*Task directions*:
From the data below, repeat everything exactly except the images.

── Given information ──

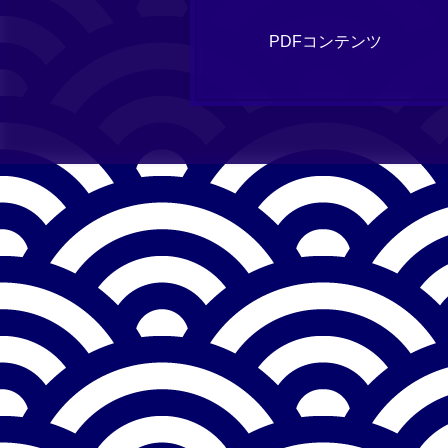
PDFコンテンツ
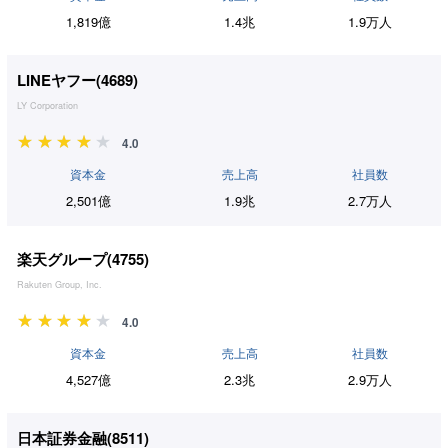
1,819億
1.4兆
1.9万人
LINEヤフー(
4689
)
LY Corporation
4.0
資本金
売上高
社員数
2,501億
1.9兆
2.7万人
楽天グループ(
4755
)
Rakuten Group, Inc.
4.0
資本金
売上高
社員数
4,527億
2.3兆
2.9万人
日本証券金融(
8511
)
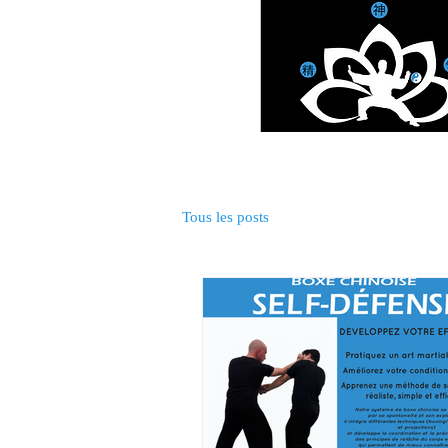
Accueil
Arts martiaux et 
Tous les posts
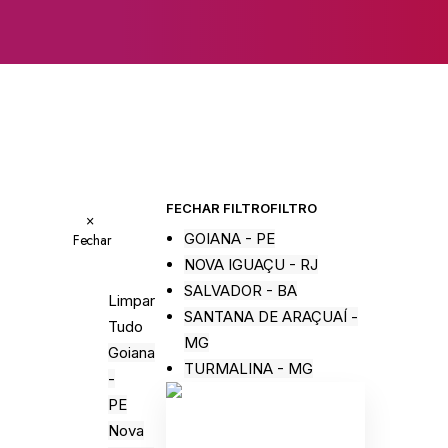
FECHAR FILTRO
FILTRO
×
GOIANA - PE
Fechar
NOVA IGUAÇU - RJ
SALVADOR - BA
Limpar
SANTANA DE ARAÇUAÍ -
Tudo
MG
Goiana
TURMALINA - MG
-
PE
Nova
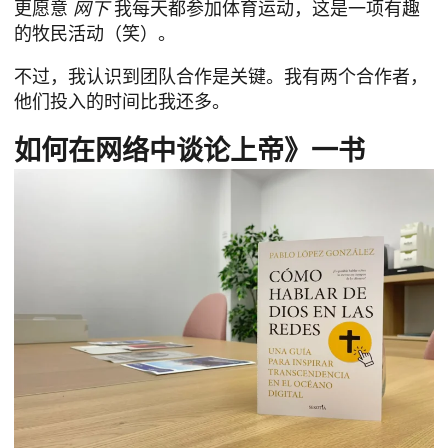
更愿意
网下
我每天都参加体育运动，这是一项有趣
的牧民活动（笑）。
不过，我认识到团队合作是关键。我有两个合作者，
他们投入的时间比我还多。
如何在网络中谈论上帝》一书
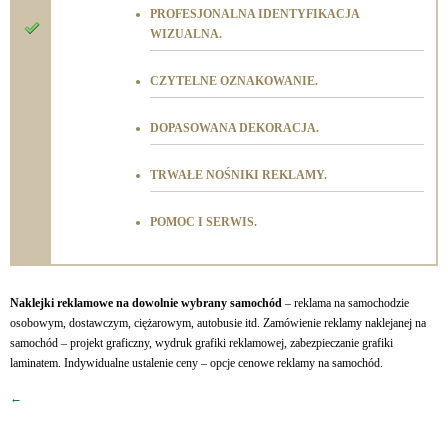
PROFESJONALNA IDENTYFIKACJA
WIZUALNA.
CZYTELNE OZNAKOWANIE.
DOPASOWANA DEKORACJA.
TRWAŁE NOŚNIKI REKLAMY.
POMOC I SERWIS.
Naklejki reklamowe na dowolnie wybrany samochód
– reklama na samochodzie
osobowym, dostawczym, ciężarowym, autobusie itd. Zamówienie reklamy naklejanej na
samochód – projekt graficzny, wydruk grafiki reklamowej, zabezpieczanie grafiki
laminatem. Indywidualne ustalenie ceny – opcje cenowe reklamy na samochód.
←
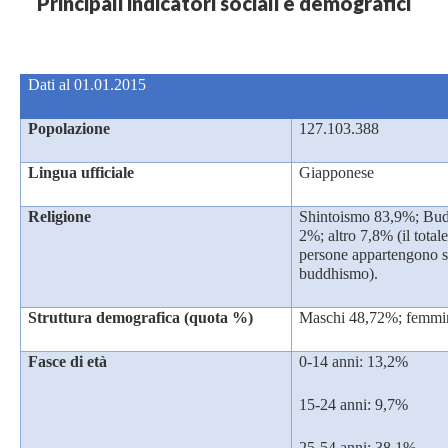
Principali indicatori sociali e demografici
Dati al 01.01.2015
Popolazione
127.103.388
Lingua ufficiale
Giapponese
Religione
Shintoismo 83,9%; Bud
2%; altro 7,8% (il tota
persone appartengono si
buddhismo).
Struttura demografica (quota %)
Maschi 48,72%; femmi
Fasce di età
0-14 anni: 13,2%
15-24 anni: 9,7%
25-54 anni: 38,1%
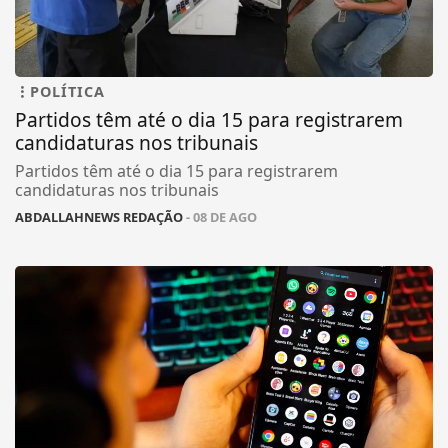
POLÍTICA
Partidos têm até o dia 15 para registrarem
candidaturas nos tribunais
Partidos têm até o dia 15 para registrarem
candidaturas nos tribunais
ABDALLAHNEWS REDAÇÃO
- 08 DE AGO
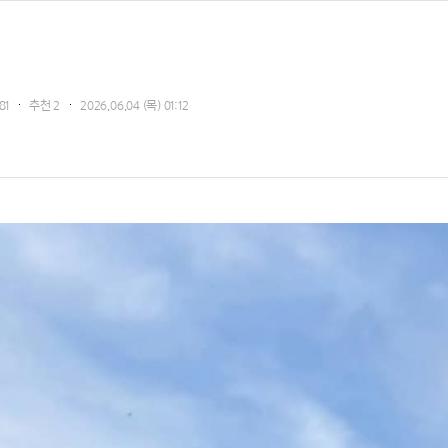
81
추천
2
2026.06.04 (목) 01:12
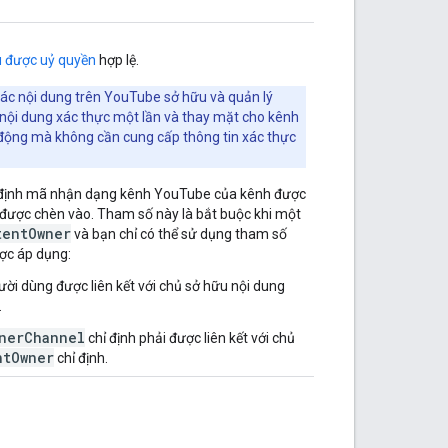
u được uỷ quyền
hợp lệ.
tác nội dung trên YouTube sở hữu và quản lý
nội dung xác thực một lần và thay mặt cho kênh
h động mà không cần cung cấp thông tin xác thực
định mã nhận dạng kênh YouTube của kênh được
ẽ được chèn vào. Tham số này là bắt buộc khi một
tent
Owner
và bạn chỉ có thể sử dụng tham số
ợc áp dụng:
ời dùng được liên kết với chủ sở hữu nội dung
.
nerChannel
chỉ định phải được liên kết với chủ
ntOwner
chỉ định.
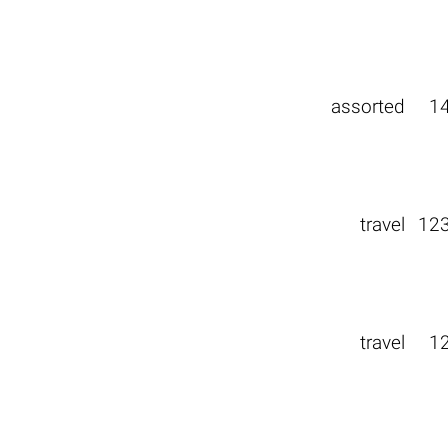
assorted
1
travel
12
travel
1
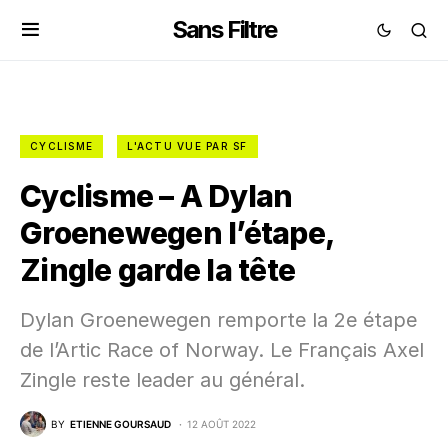
Sans Filtre
CYCLISME
L'ACTU VUE PAR SF
Cyclisme – A Dylan
Groenewegen l’étape,
Zingle garde la tête
Dylan Groenewegen remporte la 2e étape
de l’Artic Race of Norway. Le Français Axel
Zingle reste leader au général.
BY
ETIENNE GOURSAUD
12 AOÛT 2022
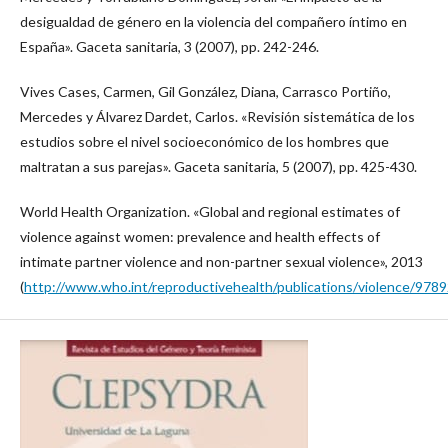
desigualdad de género en la violencia del compañero íntimo en
España». Gaceta sanitaria, 3 (2007), pp. 242-246.
Vives Cases, Carmen, Gil González, Diana, Carrasco Portiño,
Mercedes y Álvarez Dardet, Carlos. «Revisión sistemática de los
estudios sobre el nivel socioeconómico de los hombres que
maltratan a sus parejas». Gaceta sanitaria, 5 (2007), pp. 425-430.
World Health Organization. «Global and regional estimates of
violence against women: prevalence and health effects of
intimate partner violence and non-partner sexual violence», 2013
(
http://www.who.int/reproductivehealth/publications/violence/97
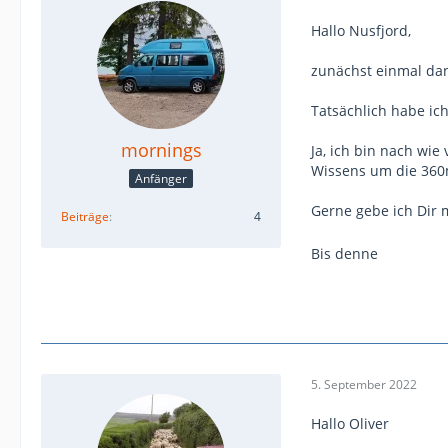
Hallo Nusfjord,
zunächst einmal dank
Tatsächlich habe ic
mornings
Ja, ich bin nach wie
Wissens um die 360m
Anfänger
Gerne gebe ich Dir 
Beiträge
4
Bis denne
5. September 2022
Hallo Oliver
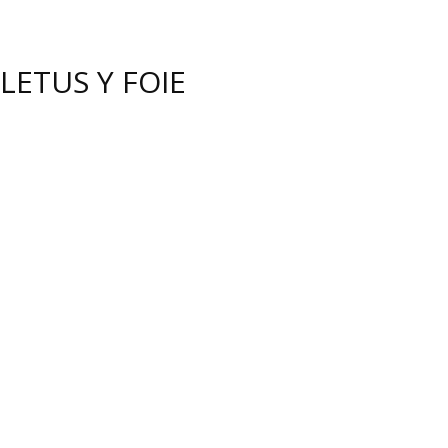
ETUS Y FOIE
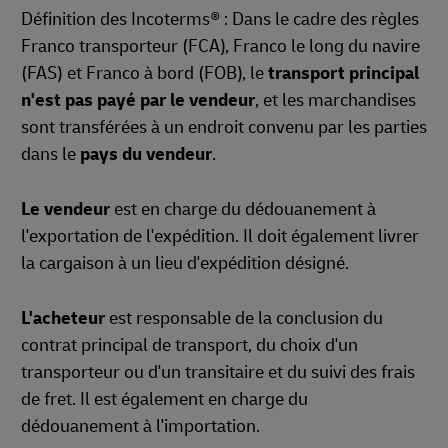
Définition des Incoterms® : Dans le cadre des règles
Franco transporteur (FCA), Franco le long du navire
(FAS) et Franco à bord (FOB), le
transport principal
n'est pas payé par le vendeur
, et les marchandises
sont transférées à un endroit convenu par les parties
dans le
pays du vendeur
.
Le vendeur
est en charge du dédouanement à
l'exportation de l'expédition. Il doit également livrer
la cargaison à un lieu d'expédition désigné.
L'acheteur
est responsable de la conclusion du
contrat principal de transport, du choix d'un
transporteur ou d'un transitaire et du suivi des frais
de fret. Il est également en charge du
dédouanement à l'importation.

───

*Exercise output*:
PDFコンテンツ
1,819億
1.4兆
1.9万人
LINEヤフー(
4689
)
LY Corporation
4.0
資本金
売上高
社員数
2,501億
1.9兆
2.7万人
楽天グループ(
4755
)
Rakuten Group, Inc.
4.0
資本金
売上高
社員数
4,527億
2.3兆
2.9万人
日本証券金融(
8511
)
Accueil
Arts martiaux et 
Tous les posts
FECHAR FILTRO
FILTRO
×
GOIANA - PE
Fechar
NOVA IGUAÇU - RJ
SALVADOR - BA
Limpar
SANTANA DE ARAÇUAÍ -
Tudo
MG
Goiana
TURMALINA - MG
-
PE
Nova
更愿意
网下
我每天都参加体育运动，这是一项有趣
的牧民活动（笑）。
不过，我认识到团队合作是关键。我有两个合作者，
他们投入的时间比我还多。
如何在网络中谈论上帝》一书
PROFESJONALNA IDENTYFIKACJA
WIZUALNA.
CZYTELNE OZNAKOWANIE.
DOPASOWANA DEKORACJA.
TRWAŁE NOŚNIKI REKLAMY.
POMOC I SERWIS.
Naklejki reklamowe na dowolnie wybrany samochód
– reklama na samochodzie
osobowym, dostawczym, ciężarowym, autobusie itd. Zamówienie reklamy naklejanej na
samochód – projekt graficzny, wydruk grafiki reklamowej, zabezpieczanie grafiki
laminatem. Indywidualne ustalenie ceny – opcje cenowe reklamy na samochód.
←
Principali indicatori sociali e demografici
Dati al 01.01.2015
Popolazione
127.103.388
Lingua ufficiale
Giapponese
Religione
Shintoismo 83,9%; Bud
2%; altro 7,8% (il tota
persone appartengono si
buddhismo).
Struttura demografica (quota %)
Maschi 48,72%; femmi
Fasce di età
0-14 anni: 13,2%
15-24 anni: 9,7%
25-54 anni: 38,1%
POLÍTICA
Partidos têm até o dia 15 para registrarem
candidaturas nos tribunais
Partidos têm até o dia 15 para registrarem
candidaturas nos tribunais
ABDALLAHNEWS REDAÇÃO
- 08 DE AGO
81
추천
2
2026.06.04 (목) 01:12
u được uỷ quyền
hợp lệ.
tác nội dung trên YouTube sở hữu và quản lý
nội dung xác thực một lần và thay mặt cho kênh
h động mà không cần cung cấp thông tin xác thực
định mã nhận dạng kênh YouTube của kênh được
ẽ được chèn vào. Tham số này là bắt buộc khi một
tent
Owner
và bạn chỉ có thể sử dụng tham số
ợc áp dụng:
ời dùng được liên kết với chủ sở hữu nội dung
.
nerChannel
chỉ định phải được liên kết với chủ
ntOwner
chỉ định.
assorted
1
travel
12
travel
1
Sans Filtre
CYCLISME
L'ACTU VUE PAR SF
Cyclisme – A Dylan
Groenewegen l’étape,
Zingle garde la tête
Dylan Groenewegen remporte la 2e étape
de l’Artic Race of Norway. Le Français Axel
Zingle reste leader au général.
BY
ETIENNE GOURSAUD
12 AOÛT 2022
desigualdad de género en la violencia del compañero íntimo en
España». Gaceta sanitaria, 3 (2007), pp. 242-246.
Vives Cases, Carmen, Gil González, Diana, Carrasco Portiño,
Mercedes y Álvarez Dardet, Carlos. «Revisión sistemática de los
estudios sobre el nivel socioeconómico de los hombres que
maltratan a sus parejas». Gaceta sanitaria, 5 (2007), pp. 425-430.
World Health Organization. «Global and regional estimates of
violence against women: prevalence and health effects of
intimate partner violence and non-partner sexual violence», 2013
(
http://www.who.int/reproductivehealth/publications/violence/97
Hallo Nusfjord,
zunächst einmal dank
Tatsächlich habe ic
mornings
Ja, ich bin nach wie
Wissens um die 360m
Anfänger
Gerne gebe ich Dir 
Beiträge
4
Bis denne
5. September 2022
Hallo Oliver
ETUS Y FOIE
Définition des Incoterms® : Dans le cadre des règles
Franco transporteur (FCA), Franco le long du navire
(FAS) et Franco à bord (FOB), le
transport principal
n'est pas payé par le vendeur
, et les marchandises
sont transférées à un endroit convenu par les parties
dans le
pays du vendeur
.
Le vendeur
est en charge du dédouanement à
l'exportation de l'expédition. Il doit également livrer
la cargaison à un lieu d'expédition désigné.
L'acheteur
est responsable de la conclusion du
contrat principal de transport, du choix d'un
transporteur ou d'un transitaire et du suivi des frais
de fret. Il est également en charge du
dédouanement à l'importation.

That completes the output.